Transforming healthcare remains an opportunity largely untapped. New treatments have transformed the lives of hundreds of millions but the scope for redesigning the care pathway remains almost untouched. Essentially, most health systems operate in the same way that they did at the turn of the last century with patients waiting in hospitals or doctor’s offices to be seen and appointments being scheduled out into the far distance. The integration of modern medical devices with information and communications technology offers the possibility of completely reshaping the way that the increasingly large population of chronically diseased patients are managed. An article in this week’s New York Times admirably sets out some of the opportunities and issues.
Progress is slow in moving to new models and the ‘cost’ argument is more or less consistently at the core of the discussion. ‘New technologies are expensive and we cannot afford them even if we would like them’ is the standard response. This hides a more serious deficit of analysis which has two main components from my perspective. Firstly, in any change process the incentives of economic parties need to be addressed. Reimbursement systems which pay hospitals and individual doctors on the basis of consultations will create strong disincentives for the model to move to a situation where the income of both is diminished. Both hospitals and doctors will come out fighting with an array of more or less rational arguments to retain the status quo.
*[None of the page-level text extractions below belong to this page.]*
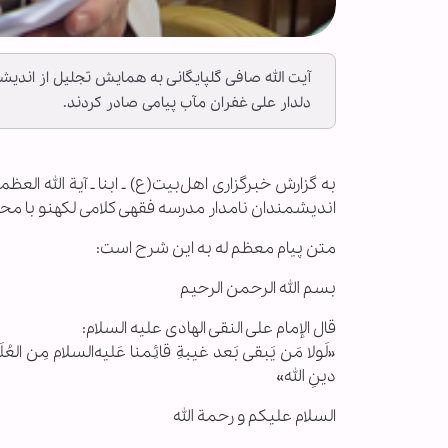
آیت الله صافی گلپایگانی به همایش تجلیل از اندی
دلدار علی غفران مآب پیامی صادر کردند.
به گزارش خبرگزاری اهل‌بیت(ع) ـ ابنا ـ آیة الله ا
اندیشمندان نامدار مدرسه فقهی کلامی لکهنو با محو
متن پیام معظم له به این شرح است:
بسم الله الرحمن الرحیم
قال الإمام علی النقی الهادی علیه‌ السلام:
«لَولا مَن يَبقی بَعد غیبةِ قائِمنا عَلیه‌‌السلام مِن العُلَماء ا
دینِ الله»
السلام علیکم و رحمة الله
The second big area, which interacts directly with the first, is the inadequacy of most health technology assessment (HTA) processes to cope with anything much beyond drugs. HTA has not been adequately developed to assess the real value proposition for new ways of treating people in hospitals let alone get anywhere near generating methodologies that can be used in the management of patient’s in the community. The first element of this that will need addressing is the role of the patient, who interacts very directly with the technology in the community, in the HTA process.
Much opportunity exists but much work and political will is need if the status quo is to be shifted towards new ways of delivering care which are both better for the patient and more sustainable for those funding the system.